# Consegne dell'esercizio
A. Riporta parola per parola i record dalla riga che contiene "collectors: J. Ball" fino alla fine dei record, entrambe le estremità comprese.
B. Scrivi il seguito del brano sulle riforme di Nehru nell'Unione Indiana, partendo subito dopo la sua ultima frase.

# Brano scelto
►

CAPITOLO 4
I primi passi dell’Unione Indiana: le riforme e la modernizzazione di Nehru
Dopo la separazione dal Pakistan e nonostante il duro colpo della uccisione di Gandhi, il Partito del Congresso riuscì a mantenere la propria coesione grazie anche al nuovo premier J. Nehru, che pur non avendo l’ascendente morale del suo predecessore seppe armonizzare gli interessi innovatori dei ceti burocratici e mercantili di formazione occidentale con quelli della nuova borghesia rurale nata dal declino delle vecchie oligarchie agrarie.
La politica di governo dell’Unione era orientata a due obiettivi, con i loro complessi collegamenti: la lotta per la decolonizzazione e quella per la modernizzazione della società indiana. Nel 1950 l’attuazione di tale programma iniziò sottomettendo le caste aristocratiche legate al passato coloniale con l’annessione dello Junagadh e dello Hyderabad e la soppressione di più di 500 regni e principati - tra cui costò grandi sforzi la lotta con il Kashmir - in cui era diviso il paese e approvando una costituzione repubblicana e federale a regime parlamentare.

◄

# Estratti dei record

►

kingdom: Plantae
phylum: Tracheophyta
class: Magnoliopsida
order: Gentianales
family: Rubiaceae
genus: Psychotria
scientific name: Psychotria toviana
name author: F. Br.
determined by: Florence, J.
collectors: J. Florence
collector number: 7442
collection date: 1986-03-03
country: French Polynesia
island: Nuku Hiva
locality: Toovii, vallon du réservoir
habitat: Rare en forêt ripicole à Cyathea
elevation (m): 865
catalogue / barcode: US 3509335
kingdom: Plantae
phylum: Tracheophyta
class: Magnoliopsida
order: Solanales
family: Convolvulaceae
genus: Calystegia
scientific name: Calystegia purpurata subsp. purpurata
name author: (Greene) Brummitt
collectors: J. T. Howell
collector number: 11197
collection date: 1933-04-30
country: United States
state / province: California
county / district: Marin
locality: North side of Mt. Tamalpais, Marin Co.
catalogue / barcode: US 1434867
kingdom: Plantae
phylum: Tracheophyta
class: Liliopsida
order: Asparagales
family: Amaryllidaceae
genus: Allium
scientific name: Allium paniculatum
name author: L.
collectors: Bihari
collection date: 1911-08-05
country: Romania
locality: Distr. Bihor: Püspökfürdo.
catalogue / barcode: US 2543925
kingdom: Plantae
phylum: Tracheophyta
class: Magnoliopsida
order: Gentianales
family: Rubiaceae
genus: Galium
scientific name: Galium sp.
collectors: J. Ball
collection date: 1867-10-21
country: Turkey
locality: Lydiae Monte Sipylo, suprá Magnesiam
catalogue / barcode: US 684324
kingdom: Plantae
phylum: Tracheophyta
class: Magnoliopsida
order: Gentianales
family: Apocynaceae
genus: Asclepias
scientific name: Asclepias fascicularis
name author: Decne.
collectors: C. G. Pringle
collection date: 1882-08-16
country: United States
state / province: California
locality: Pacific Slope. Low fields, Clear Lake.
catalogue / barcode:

◄

# Risultati dell'esercizio
A.
collectors: J. Ball
collection date: 1867-10-21
country: Turkey
locality: Lydiae Monte Sipylo, suprá Magnesiam
catalogue / barcode: US 684324
kingdom: Plantae
phylum: Tracheophyta
class: Magnoliopsida
order: Gentianales
family: Apocynaceae
genus: Asclepias
scientific name: Asclepias fascicularis
name author: Decne.
collectors: C. G. Pringle
collection date: 1882-08-16
country: United States
state / province: California
locality: Pacific Slope. Low fields, Clear Lake.
catalogue / barcode:

B.
Con una serie di leggi di riforma furono poi soppresse le caste, abolita l’intoccabilità, combattuta la poligamia: Per favorire l’integrazione nazionale, nel 1956 gli stati dell’Unione furono ristrutturati su basi etniche e linguistiche e fu imposto l’hindi come lingua ufficiale.
Preoccupazione costante di Nehru e del suo governo fu quella di mantenere unito e compatto il paese, a qualsiasi costo; per questo orientò la sua politica su modelli di grande tolleranza e neutralità per quelle minoranze - religiose, politiche o sociali - reputate non pericolose per la compattezza del paese. Per realizzare questa politica di tolleranza proclamò l’Unione indiana stato aconfessionale, e promosse la formazione di una classe burocratica formata dall’integrazione di nuove leve ed esperti funzionari che avevano già prestato servizio con gli inglesi.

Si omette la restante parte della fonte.